WRONG. It is GAS-OPERATED, AIR-COOLED.
(Unless your M4 had a rail attachment for a canister of liquid nitrogen, that vents directly on the bolt carrier group…you know, that other BCG.).
I’ll take a side order of ranch dressing for my crayons.
I served 4 years in the US Navy, ETS’d in 1976 and – after I swore I would never wear a uniform again – enlisted and served another 29 years in the US Army. I never heard a lot of that s—tuff. World is full of all kinds of phonies today. Half of em are serving as elected officials in our Congress – on both sides of the isle. It’s all in your heart. Most who have really been there – done that – have the t-shirt and scars – can pick out the bullshit instantly. Best ignored until the bullshit becomes stolen valor. Then we bring em down hard. SGM out.

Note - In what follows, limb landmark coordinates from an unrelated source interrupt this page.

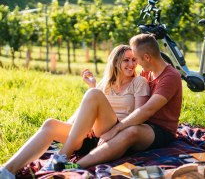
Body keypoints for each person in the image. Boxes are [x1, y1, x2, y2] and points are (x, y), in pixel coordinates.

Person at [0, 45, 150, 178]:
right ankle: (7, 171)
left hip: (114, 135)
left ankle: (62, 156)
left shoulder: (138, 82)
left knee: (94, 94)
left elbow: (138, 116)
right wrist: (93, 87)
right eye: (126, 60)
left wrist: (113, 128)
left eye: (134, 60)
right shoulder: (106, 83)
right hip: (91, 138)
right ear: (116, 62)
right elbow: (93, 105)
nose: (132, 64)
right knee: (50, 124)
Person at [52, 33, 183, 169]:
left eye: (136, 59)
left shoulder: (170, 77)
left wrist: (115, 129)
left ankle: (76, 166)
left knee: (131, 131)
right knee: (129, 128)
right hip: (144, 124)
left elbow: (146, 110)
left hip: (161, 131)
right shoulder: (147, 72)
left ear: (147, 57)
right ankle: (68, 149)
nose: (135, 64)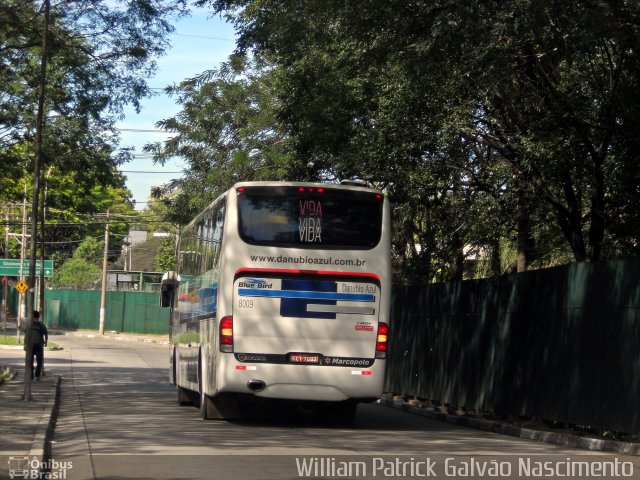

I served 1995-1999 as SGT on our beloved M1A1 Abrams -3/67AR 2AD & 4ID. Loved the article. Really brings me back. Couple things, CO stands for “Commanding Officer”, not commander. Just like XO is for “Executive Officer”. However, it most often refers to Company Commander. “Old Man” is most often the Battalion Commander. Also, “Top” is for the senior NCO at the company level -typically as a familiar title for the First Sergeant or acting First Sergeant. Never would you refer to a commissioned officer as “Top” -neither would it ever be appropriate to call a Sergeant Major or Command Sergeant Major “Top” even for other senior NCO’s. Maybe “Top Brass” for senior commissioned officers, but that would imply see our level policy makers at the General Office level or at the Pentagon and that term reeks of Hollywood and I don’t think I ever heard it used.
Every unit is different, and I understand specialized units, Special Forces for example, have totally different unwritten rules.
Things also change over time. The Platoon Sergeant used to be called “Platoon Daddy”… but that would never have flown in Bill Clinton’s “Don’t Ask, Don’t Tell” era.
Anyone who is not airborne qualified is referred to as a “leg”
Well I served in the Australian army, & over here the military slang is quite different. There are some words we use as you guys do, but mostly we have our own sayings. & I also agree with most of the comments, you can tell if someone had served or not by their demeanour & their bearing.
When I was in the Army a slick sleeve, was an E1. No rank on their sleeves.
TOP is the “top” level enlisted (NCO) in a company or in most companies a First Sergeant (E-8) depending on the company or attachment size there may not be an E-8 NCO position, in which case “Top” would be a Sergeant First Class (E-7).
Serving proudly for 10 years in the US Army (1989-1999), I have never heard of anything other than the above referred to as “Top” and in no case is an officer referred to as “Top”….99.9% of the time “Top” refers to the First Sergeant/Top NCO in the company.